The Motion Picture Association of America - those fine folks who represent the movie industry in Washington, campaign against movie piracy and set the ratings on which millions of parents rely for guidance - has never been one to recognize irony, even when it steps in the stuff.
Six years ago, when Trey Parker and Matt Stone made the "South Park" movie, their original title was "South Park: All Hell Breaks Loose" - an apt label for a movie that, among other things, depicted Satan and a deceased Saddam Hussein as lovers. But the MPAA would not allow Parker and Stone to use the word "hell."
The solution? Parker and Stone came up with the name "South Park: Bigger, Longer and Uncut." The MPAA approved the new title, before someone pointed out to them the obvious penis-related joke (which goes to show that any watchdog of morality should have somebody on staff with a dirty mind).

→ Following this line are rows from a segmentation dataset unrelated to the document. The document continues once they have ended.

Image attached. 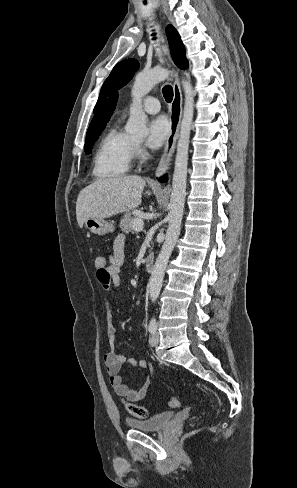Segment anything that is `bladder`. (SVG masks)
Wrapping results in <instances>:
<instances>
[{
    "mask_svg": "<svg viewBox=\"0 0 297 488\" xmlns=\"http://www.w3.org/2000/svg\"><path fill=\"white\" fill-rule=\"evenodd\" d=\"M173 417V412L165 411L155 414L145 420L127 418L125 423L131 429L144 432H156L164 429L171 422Z\"/></svg>",
    "mask_w": 297,
    "mask_h": 488,
    "instance_id": "31cf9c89",
    "label": "bladder"
}]
</instances>
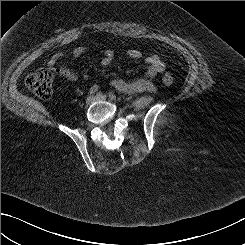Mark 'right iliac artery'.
<instances>
[{
	"mask_svg": "<svg viewBox=\"0 0 245 245\" xmlns=\"http://www.w3.org/2000/svg\"><path fill=\"white\" fill-rule=\"evenodd\" d=\"M102 95V93L101 92H98L97 94H96V96H101Z\"/></svg>",
	"mask_w": 245,
	"mask_h": 245,
	"instance_id": "obj_1",
	"label": "right iliac artery"
}]
</instances>
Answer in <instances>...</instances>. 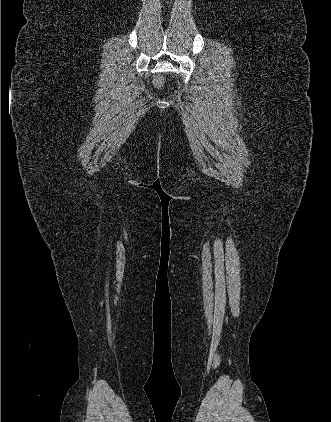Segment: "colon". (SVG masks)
<instances>
[{
    "instance_id": "colon-1",
    "label": "colon",
    "mask_w": 331,
    "mask_h": 422,
    "mask_svg": "<svg viewBox=\"0 0 331 422\" xmlns=\"http://www.w3.org/2000/svg\"><path fill=\"white\" fill-rule=\"evenodd\" d=\"M161 84H162V79L160 77L156 78L155 79V85L160 86Z\"/></svg>"
}]
</instances>
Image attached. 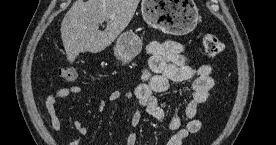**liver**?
<instances>
[{"label":"liver","instance_id":"6515ba94","mask_svg":"<svg viewBox=\"0 0 276 145\" xmlns=\"http://www.w3.org/2000/svg\"><path fill=\"white\" fill-rule=\"evenodd\" d=\"M140 0H76L61 23V38L69 62L81 52L98 53L130 23ZM113 16V18H111ZM106 21L104 31L100 23Z\"/></svg>","mask_w":276,"mask_h":145}]
</instances>
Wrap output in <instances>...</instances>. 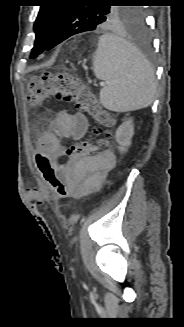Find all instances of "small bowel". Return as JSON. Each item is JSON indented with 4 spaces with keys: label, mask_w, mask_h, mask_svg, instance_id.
<instances>
[{
    "label": "small bowel",
    "mask_w": 184,
    "mask_h": 327,
    "mask_svg": "<svg viewBox=\"0 0 184 327\" xmlns=\"http://www.w3.org/2000/svg\"><path fill=\"white\" fill-rule=\"evenodd\" d=\"M88 130L89 120L83 113L62 111L39 139L38 153H51L54 157L51 164H38L36 160L37 165H54L61 158L62 175L58 177L68 183L71 197L98 190L116 164V157L111 151L96 156L92 153H64L62 138L78 141L86 136ZM70 160L84 161L74 165ZM24 193L29 199H35V206H45L47 195L41 188H25Z\"/></svg>",
    "instance_id": "small-bowel-1"
}]
</instances>
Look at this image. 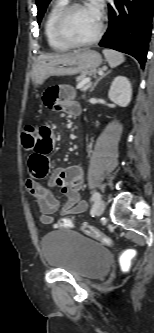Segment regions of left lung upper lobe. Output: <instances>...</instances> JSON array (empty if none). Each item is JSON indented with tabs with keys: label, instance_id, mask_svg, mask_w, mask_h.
Listing matches in <instances>:
<instances>
[{
	"label": "left lung upper lobe",
	"instance_id": "1",
	"mask_svg": "<svg viewBox=\"0 0 154 333\" xmlns=\"http://www.w3.org/2000/svg\"><path fill=\"white\" fill-rule=\"evenodd\" d=\"M51 0H36V5L38 8V24H40V21L46 11V8Z\"/></svg>",
	"mask_w": 154,
	"mask_h": 333
}]
</instances>
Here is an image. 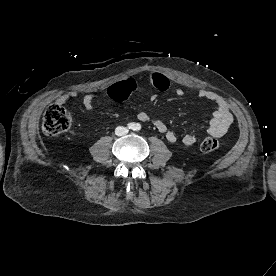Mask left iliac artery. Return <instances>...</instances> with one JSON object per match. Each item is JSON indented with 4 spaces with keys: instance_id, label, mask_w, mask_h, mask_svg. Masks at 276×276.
I'll use <instances>...</instances> for the list:
<instances>
[{
    "instance_id": "obj_1",
    "label": "left iliac artery",
    "mask_w": 276,
    "mask_h": 276,
    "mask_svg": "<svg viewBox=\"0 0 276 276\" xmlns=\"http://www.w3.org/2000/svg\"><path fill=\"white\" fill-rule=\"evenodd\" d=\"M141 129V126L139 124L136 125L135 130L139 131Z\"/></svg>"
}]
</instances>
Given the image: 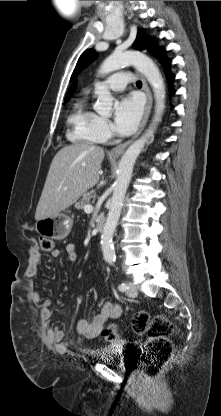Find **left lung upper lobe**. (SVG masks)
<instances>
[{
    "label": "left lung upper lobe",
    "instance_id": "left-lung-upper-lobe-1",
    "mask_svg": "<svg viewBox=\"0 0 221 416\" xmlns=\"http://www.w3.org/2000/svg\"><path fill=\"white\" fill-rule=\"evenodd\" d=\"M133 46L137 50H144V49H152V42L150 39L146 36L144 31L139 30L137 34V38L135 42L133 43ZM95 58V51L93 49H89L85 51L79 58L77 65L74 69V72L72 74V77L87 63H89L91 60Z\"/></svg>",
    "mask_w": 221,
    "mask_h": 416
}]
</instances>
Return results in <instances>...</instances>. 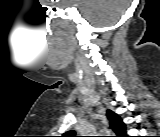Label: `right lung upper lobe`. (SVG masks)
Listing matches in <instances>:
<instances>
[{"instance_id": "cb5924a9", "label": "right lung upper lobe", "mask_w": 160, "mask_h": 137, "mask_svg": "<svg viewBox=\"0 0 160 137\" xmlns=\"http://www.w3.org/2000/svg\"><path fill=\"white\" fill-rule=\"evenodd\" d=\"M107 117L109 119L110 127L112 130L119 136L123 135V133H125L126 126L122 119L111 110L107 111Z\"/></svg>"}]
</instances>
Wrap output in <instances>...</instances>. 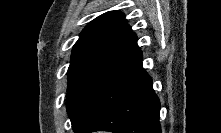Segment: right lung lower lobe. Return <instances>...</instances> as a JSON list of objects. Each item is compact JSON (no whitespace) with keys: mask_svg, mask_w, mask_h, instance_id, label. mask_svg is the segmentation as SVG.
Instances as JSON below:
<instances>
[{"mask_svg":"<svg viewBox=\"0 0 221 133\" xmlns=\"http://www.w3.org/2000/svg\"><path fill=\"white\" fill-rule=\"evenodd\" d=\"M160 101L142 54L99 75L72 124L75 133H161Z\"/></svg>","mask_w":221,"mask_h":133,"instance_id":"98d812e1","label":"right lung lower lobe"}]
</instances>
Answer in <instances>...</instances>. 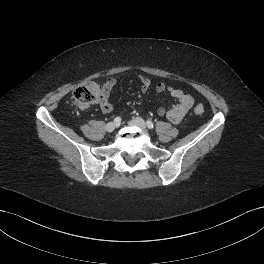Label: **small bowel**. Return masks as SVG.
<instances>
[{"label":"small bowel","mask_w":264,"mask_h":264,"mask_svg":"<svg viewBox=\"0 0 264 264\" xmlns=\"http://www.w3.org/2000/svg\"><path fill=\"white\" fill-rule=\"evenodd\" d=\"M116 81L113 78L108 79L104 84V93L100 100L98 101V104L100 106V109L104 113H108L112 110V105L109 102V93L112 90L113 86L115 85ZM140 83H141V90L143 92H146L150 86L151 81L147 77H140ZM156 91L158 93H168L172 98L176 100V104H174L170 108L160 107L157 110L158 115L165 116L170 122L174 124H179L187 112L192 107L194 100L189 95L183 92L180 89H176L172 86H169L165 83H158L156 85Z\"/></svg>","instance_id":"c3829d8e"}]
</instances>
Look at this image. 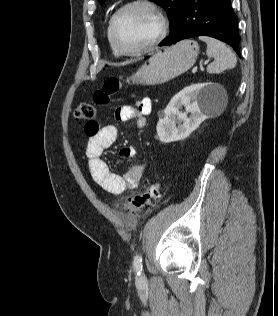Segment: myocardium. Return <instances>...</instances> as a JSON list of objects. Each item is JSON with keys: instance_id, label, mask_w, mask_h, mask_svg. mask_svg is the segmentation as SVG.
I'll list each match as a JSON object with an SVG mask.
<instances>
[{"instance_id": "obj_1", "label": "myocardium", "mask_w": 278, "mask_h": 316, "mask_svg": "<svg viewBox=\"0 0 278 316\" xmlns=\"http://www.w3.org/2000/svg\"><path fill=\"white\" fill-rule=\"evenodd\" d=\"M136 6L146 7L155 15L158 21V32L156 36L153 38V40L150 41L148 44L135 50H127L123 48L118 42L117 35H116V24H117L118 18L120 17L122 13ZM168 28H169V23L165 14L163 13L162 9L152 0L129 1L125 3L124 5H122L120 8H118L117 11L112 15L110 19V37H111L112 44L120 54L126 55V56H138L150 51L165 38L168 32Z\"/></svg>"}]
</instances>
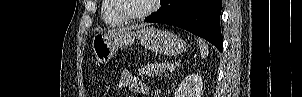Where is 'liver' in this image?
I'll return each instance as SVG.
<instances>
[{"label":"liver","mask_w":302,"mask_h":97,"mask_svg":"<svg viewBox=\"0 0 302 97\" xmlns=\"http://www.w3.org/2000/svg\"><path fill=\"white\" fill-rule=\"evenodd\" d=\"M143 27H144V25H131V26H127V27L113 29V30L109 31V33H114L117 31H122V30H127V29H138V28H143Z\"/></svg>","instance_id":"obj_1"}]
</instances>
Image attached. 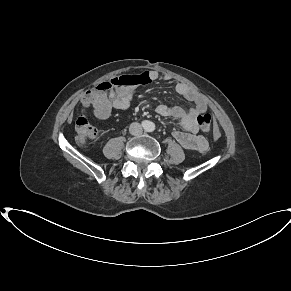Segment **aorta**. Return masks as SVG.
<instances>
[{
  "label": "aorta",
  "mask_w": 291,
  "mask_h": 291,
  "mask_svg": "<svg viewBox=\"0 0 291 291\" xmlns=\"http://www.w3.org/2000/svg\"><path fill=\"white\" fill-rule=\"evenodd\" d=\"M154 129H155V124L152 123V122H150V123H149V126H148V131L151 132V131H153Z\"/></svg>",
  "instance_id": "obj_1"
}]
</instances>
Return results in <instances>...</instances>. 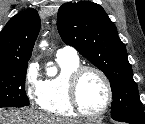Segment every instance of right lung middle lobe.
Wrapping results in <instances>:
<instances>
[{
	"label": "right lung middle lobe",
	"instance_id": "dd1d6c3e",
	"mask_svg": "<svg viewBox=\"0 0 145 124\" xmlns=\"http://www.w3.org/2000/svg\"><path fill=\"white\" fill-rule=\"evenodd\" d=\"M28 60L0 64V108L29 105L25 92Z\"/></svg>",
	"mask_w": 145,
	"mask_h": 124
}]
</instances>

Another example of MPAA-inflicted irony came Wednesday with the announcement that the documentary "This Film Is Not Yet Rated" - an exposé of the MPAA's ratings system and how it affects American culture - received the most severe rating, NC-17, for "some graphic sexual content."
The movie, directed by Oscar nominee Kirby Dick ("Twist of Faith"), is set to premiere at the 2006 Sundance Film Festival and air on the Independent Film Channel next fall. Its theatrical fate is still up in the air.
According to a statement from IFC, the movie explores questions about the ratings system that many observers have wondered for years: Do Hollywood movies get preferential treatment over independent films? Are gay-themed movies given harsher ratings than movies with equivalent heterosexual content? Is there a double standard in rating sexual content and rating violence? Do studios receive guidance in achieving a lower rating, while indies have to guess?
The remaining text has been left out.